Carolina... que "dinâmica de grupo" ia flagrar esse seu comportamento? E ele é tão típico, tão embotador de todo e qualquer aprendizado, tão... antissocial. Enfim, tão imaturo. Difícil convencer alguém maduro de que daí sai uma genuína preocupação com o social, com o outro. Como você tão facilmente excluiu o "outro" - eu!

Carolina e a Artemisia, segundo ela mesma, querem transformar São Paulo num polo de negócios sociais. Não duvido de que o consigam, até certo ponto. Entretanto, um ponto distante, em certo sentido.

O representante da FEA Júnior, o japonês, também demonstrou uma mentalidade bem contrária ao genuíno negócio social: ele, nos instantes iniciais do coffee break, distribuiu uma ficha grande de avaliação das palestras daquele dia, que era diferente da dos dias anteriores, bem pequena. Mas ele passou por mim direto - não me deu a ficha. Sua mentalidade: não interessa ter o que ele via como uma avaliação negativa, na sua estreita e pragmática visão de mundo... visão que foi criticada durante todo o evento.

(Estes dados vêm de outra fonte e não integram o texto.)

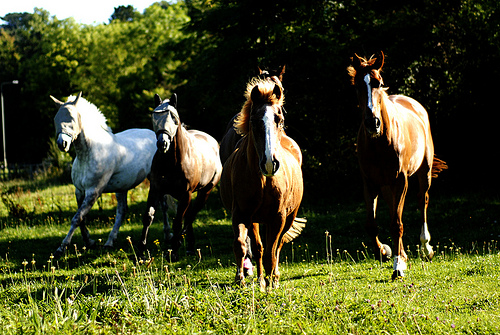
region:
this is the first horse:
[320, 39, 457, 289]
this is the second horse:
[202, 56, 321, 303]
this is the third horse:
[114, 77, 253, 255]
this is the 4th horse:
[33, 84, 177, 292]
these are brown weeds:
[113, 245, 205, 332]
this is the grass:
[430, 275, 468, 317]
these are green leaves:
[94, 42, 146, 88]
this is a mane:
[223, 62, 290, 141]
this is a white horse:
[28, 78, 186, 250]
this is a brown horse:
[172, 56, 340, 321]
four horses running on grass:
[41, 58, 472, 296]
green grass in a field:
[40, 295, 480, 325]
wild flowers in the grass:
[107, 225, 202, 276]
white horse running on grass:
[27, 80, 162, 255]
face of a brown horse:
[233, 62, 289, 174]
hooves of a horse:
[369, 242, 419, 291]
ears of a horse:
[349, 48, 389, 70]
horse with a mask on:
[142, 87, 189, 152]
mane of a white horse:
[68, 90, 117, 137]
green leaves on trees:
[18, 6, 193, 83]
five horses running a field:
[46, 45, 450, 292]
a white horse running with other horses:
[45, 89, 155, 255]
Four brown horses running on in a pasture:
[137, 51, 448, 293]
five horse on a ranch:
[2, 47, 496, 327]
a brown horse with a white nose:
[220, 77, 305, 297]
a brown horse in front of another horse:
[217, 53, 308, 290]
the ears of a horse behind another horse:
[253, 61, 286, 76]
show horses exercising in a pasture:
[47, 47, 449, 289]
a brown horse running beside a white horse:
[47, 90, 219, 259]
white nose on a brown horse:
[262, 107, 274, 177]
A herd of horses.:
[32, 51, 445, 303]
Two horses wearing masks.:
[53, 87, 197, 149]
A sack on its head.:
[43, 98, 83, 146]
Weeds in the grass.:
[29, 239, 218, 329]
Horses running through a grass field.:
[28, 43, 478, 291]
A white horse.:
[23, 72, 150, 269]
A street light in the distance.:
[0, 71, 25, 182]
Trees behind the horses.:
[2, 27, 344, 179]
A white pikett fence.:
[7, 156, 52, 173]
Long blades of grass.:
[5, 182, 60, 224]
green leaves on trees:
[83, 26, 191, 86]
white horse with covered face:
[40, 82, 164, 246]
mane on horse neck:
[225, 80, 260, 143]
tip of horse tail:
[424, 149, 458, 182]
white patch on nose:
[360, 67, 378, 118]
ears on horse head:
[248, 79, 282, 107]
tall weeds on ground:
[107, 234, 204, 328]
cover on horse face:
[146, 103, 183, 148]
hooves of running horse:
[362, 222, 434, 284]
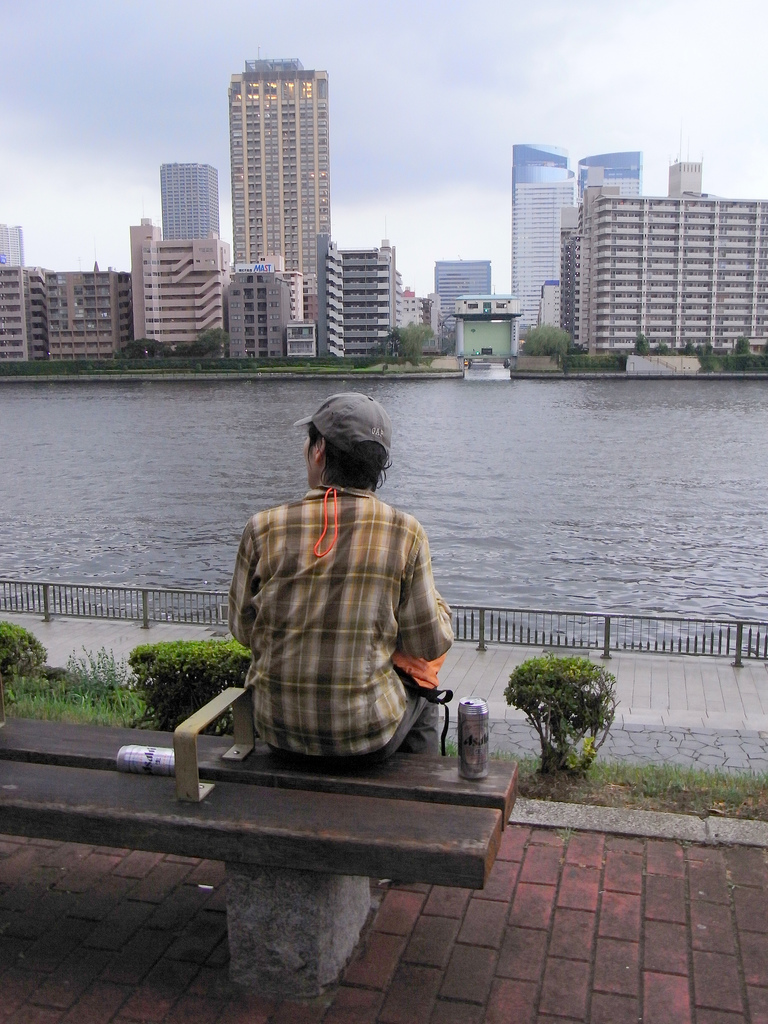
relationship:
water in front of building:
[517, 412, 656, 588] [569, 160, 744, 368]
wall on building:
[284, 215, 348, 301] [324, 237, 402, 352]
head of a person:
[290, 403, 394, 492] [233, 385, 450, 762]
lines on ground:
[492, 878, 705, 986] [4, 617, 765, 1022]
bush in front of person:
[507, 645, 616, 776] [237, 399, 446, 776]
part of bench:
[229, 865, 376, 994] [6, 703, 519, 993]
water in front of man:
[2, 368, 767, 643] [236, 368, 454, 760]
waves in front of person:
[491, 485, 765, 621] [243, 390, 458, 769]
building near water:
[109, 618, 558, 783] [445, 329, 680, 573]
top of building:
[180, 42, 383, 142] [561, 122, 761, 398]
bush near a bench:
[507, 644, 616, 775] [33, 667, 661, 967]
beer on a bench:
[454, 692, 489, 780] [20, 661, 609, 908]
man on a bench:
[223, 391, 449, 750] [20, 621, 572, 873]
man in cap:
[223, 391, 449, 750] [260, 389, 399, 470]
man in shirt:
[223, 391, 449, 750] [232, 497, 469, 768]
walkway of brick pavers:
[41, 894, 582, 1018] [409, 195, 506, 372]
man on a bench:
[131, 358, 642, 864] [18, 708, 589, 958]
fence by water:
[0, 548, 766, 662] [483, 416, 608, 511]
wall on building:
[219, 51, 340, 116] [226, 57, 328, 285]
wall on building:
[215, 50, 339, 142] [132, 226, 224, 352]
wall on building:
[568, 184, 742, 371] [575, 191, 767, 364]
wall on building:
[316, 223, 406, 365] [428, 259, 497, 331]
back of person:
[233, 488, 448, 739] [233, 385, 450, 762]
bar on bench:
[156, 664, 259, 816] [2, 703, 518, 958]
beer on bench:
[454, 692, 489, 780] [10, 700, 522, 958]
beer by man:
[454, 692, 489, 780] [190, 384, 453, 786]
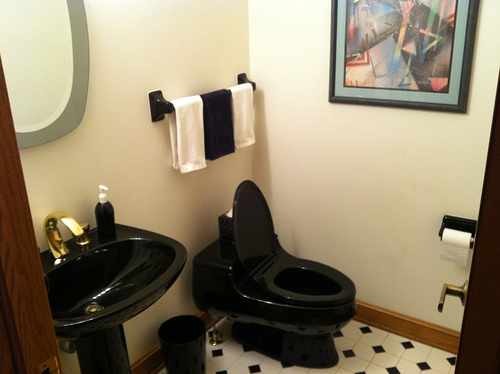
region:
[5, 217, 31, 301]
Brown door jamb on the left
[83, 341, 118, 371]
Black base of the sink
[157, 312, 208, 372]
Trash can between the sink and the toilet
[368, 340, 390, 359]
Black diamond in the tile on the floor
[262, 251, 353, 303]
Black toilet seat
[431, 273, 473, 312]
Gold handle on the structure in front of the toilet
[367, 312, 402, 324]
Light brown base between the wall and the floor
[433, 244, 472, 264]
Sheet of toilet paper that is hanging off the roll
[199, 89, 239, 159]
Black towel in the middle of the two white towels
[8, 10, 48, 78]
Face of the mirror above the sink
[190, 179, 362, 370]
toilet is black and shiny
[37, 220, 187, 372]
sink is black and shiny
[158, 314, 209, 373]
waste basket is black and shiny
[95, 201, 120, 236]
soap dispenser is black and shiny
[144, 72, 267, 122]
towel rack is black and shiny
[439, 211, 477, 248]
toilet paper dispenser is black and shiny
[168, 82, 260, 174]
towel rack has three towels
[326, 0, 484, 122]
artwork is abstract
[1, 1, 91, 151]
oval mirror on wall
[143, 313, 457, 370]
floor is checkered tile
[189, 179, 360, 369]
Black toilet with lid up.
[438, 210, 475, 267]
Toilet paper holder with a roll of toilet paper in it.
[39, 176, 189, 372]
Black pedestal sink.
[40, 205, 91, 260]
Shiny gold faucet.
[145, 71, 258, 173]
Towel rack holding three hand towels.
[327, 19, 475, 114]
Artwork in black frame.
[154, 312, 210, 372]
Black trash can.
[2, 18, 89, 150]
Mirror with silver frame.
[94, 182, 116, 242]
Black container of hand soap with white pump.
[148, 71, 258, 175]
Towel rack with two white towels and one black towel.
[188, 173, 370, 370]
A BLACK TOILET WITH A TISSUE BOX ON THE TANK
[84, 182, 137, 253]
BLACK SOAP PUMP DISPENSER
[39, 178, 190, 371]
BLACK SINK WITH A GOLD COLORED FAUCET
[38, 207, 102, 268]
GOLD COLORED FAUCET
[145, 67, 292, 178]
BLACK AND WHITE BATHROOM TOWELS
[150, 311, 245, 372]
A BLACK TRASH CAN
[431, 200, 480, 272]
TOILET PAPER HANGER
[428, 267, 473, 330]
BATHROOM DOOR HANDLE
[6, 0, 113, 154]
A MIRROR OVER THE SINK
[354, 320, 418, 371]
BLACK AND WHITE FLOOR TILES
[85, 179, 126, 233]
a soap container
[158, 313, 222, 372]
garbage can sitting on the floor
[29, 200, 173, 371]
a bathroom sink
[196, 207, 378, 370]
A black toilet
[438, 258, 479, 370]
The bathroom door handle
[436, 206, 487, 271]
toilet paper and the dispenser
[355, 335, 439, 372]
checkered pattern floor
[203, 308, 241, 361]
water pipe going to the toilet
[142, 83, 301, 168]
towel hanging on a rack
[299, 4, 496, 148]
picture hanging in the bathroom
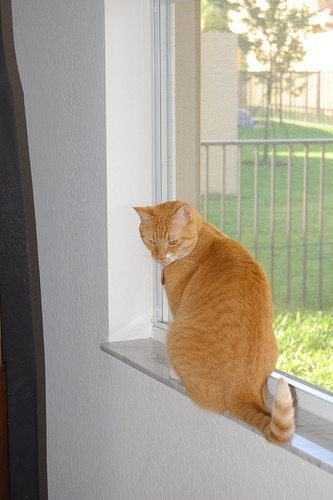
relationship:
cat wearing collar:
[127, 190, 303, 447] [158, 267, 167, 286]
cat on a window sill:
[127, 190, 303, 447] [101, 337, 332, 471]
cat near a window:
[127, 190, 303, 447] [172, 0, 331, 395]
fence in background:
[239, 69, 332, 123] [202, 0, 331, 210]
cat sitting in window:
[130, 199, 295, 446] [150, 0, 332, 422]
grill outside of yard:
[236, 106, 260, 141] [198, 116, 332, 394]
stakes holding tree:
[244, 115, 311, 176] [238, 9, 311, 159]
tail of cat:
[258, 374, 296, 451] [127, 190, 303, 447]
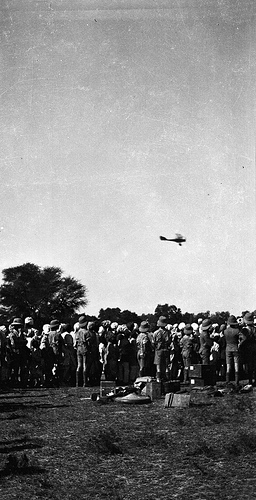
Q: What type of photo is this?
A: Black and white.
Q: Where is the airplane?
A: In the sky.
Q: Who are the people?
A: Observers.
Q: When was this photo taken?
A: In the past.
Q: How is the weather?
A: Cloudy.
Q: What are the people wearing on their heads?
A: Hats.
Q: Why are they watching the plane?
A: It is an airshow.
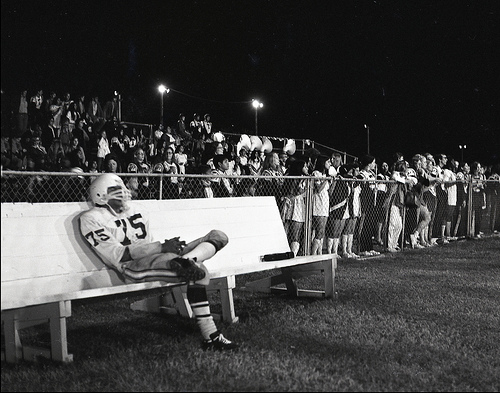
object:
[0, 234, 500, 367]
grass lawn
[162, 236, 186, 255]
hands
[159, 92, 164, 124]
light poles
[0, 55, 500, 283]
sideline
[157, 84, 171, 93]
lights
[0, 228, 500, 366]
ground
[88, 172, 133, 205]
helmet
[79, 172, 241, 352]
football player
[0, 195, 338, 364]
bench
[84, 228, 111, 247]
number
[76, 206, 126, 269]
sleeve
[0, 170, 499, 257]
fence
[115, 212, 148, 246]
number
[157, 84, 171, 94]
light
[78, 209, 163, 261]
arm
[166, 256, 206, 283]
shoe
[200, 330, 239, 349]
shoe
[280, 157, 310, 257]
girl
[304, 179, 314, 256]
post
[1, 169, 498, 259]
stands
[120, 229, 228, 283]
pants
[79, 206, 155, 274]
jersey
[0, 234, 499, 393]
football field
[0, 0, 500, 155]
background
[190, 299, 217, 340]
sock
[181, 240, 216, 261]
sock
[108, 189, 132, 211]
faceguard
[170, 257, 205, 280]
cleat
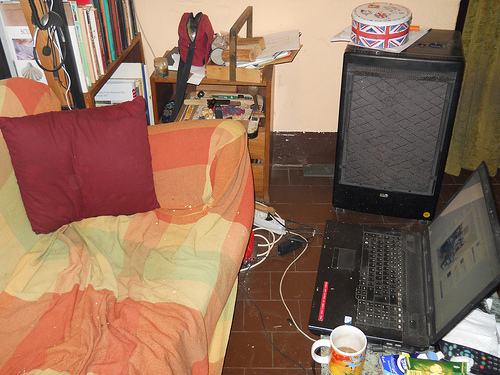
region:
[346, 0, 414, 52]
Round can with British flag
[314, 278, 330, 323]
Red label with white words on laptop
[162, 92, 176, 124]
Remote control on bookshelf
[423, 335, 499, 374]
Remote control on floor behind laptap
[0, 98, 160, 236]
Large square pillow on sofa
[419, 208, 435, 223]
Small yellow circular sticker on speaker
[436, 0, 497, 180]
Olive green curtain near speaker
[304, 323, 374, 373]
White ceramic mug with little coffee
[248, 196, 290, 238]
White power strip on floor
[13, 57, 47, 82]
Inverted shell taped on bookshelf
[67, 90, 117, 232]
Red pillow on couch.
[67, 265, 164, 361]
Couch is red, orange, and yellow.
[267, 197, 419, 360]
Black laptop on table.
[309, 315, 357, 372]
Multi colored coffee mug on table.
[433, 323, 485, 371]
Black remote control on table.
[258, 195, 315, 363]
Many cords plugged in to power strip on floor.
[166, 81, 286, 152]
Wood shelf near couch.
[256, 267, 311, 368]
Floor is made of brown tiles.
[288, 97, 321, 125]
Wall is painted cream color.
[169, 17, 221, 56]
Red bag on wood shelf.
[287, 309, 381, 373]
a coffee mug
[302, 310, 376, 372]
a coffee mug with coffee in it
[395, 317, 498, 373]
a black remote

Voltando à mentalidade do empreendedor "exemplo": "Leila é minha amiga"...
É assim que fazemos negócios, com a mediocridade com que mantemos nossas relações. Carolina e seu afiliado, bem como os demais presentes - exceto o aluno com que falei no café, que me fez perguntas e por fim acatou minha crítica - sequer saberiam reproduzir o que disse. Tomaram aquilo como uma massa nebulosa indesejável, como uma "nuvem" que faz chover no orgulho, o que produz uma reação puramente emocional, cega. Cegueira em negócios?...

O evento terminou muito bem para mim. Um retrato real, contundente de nossa... cultura: paternalística (Leila é minha amiga - como se não pudesse ser também minha amiga, ou de qualquer outro), fortemente avessa a inovações e riscos - já que sequer assimila críticas, bem feitas, com racionalidade.

Esse é um quadro duro. Eu e a Leila nos despedimos, na terça-feira, falando justamente de que não podíamos perder a esperança.

Diante dessa realidade, é muito, muito difícil não perdê-la. Não é, Leila?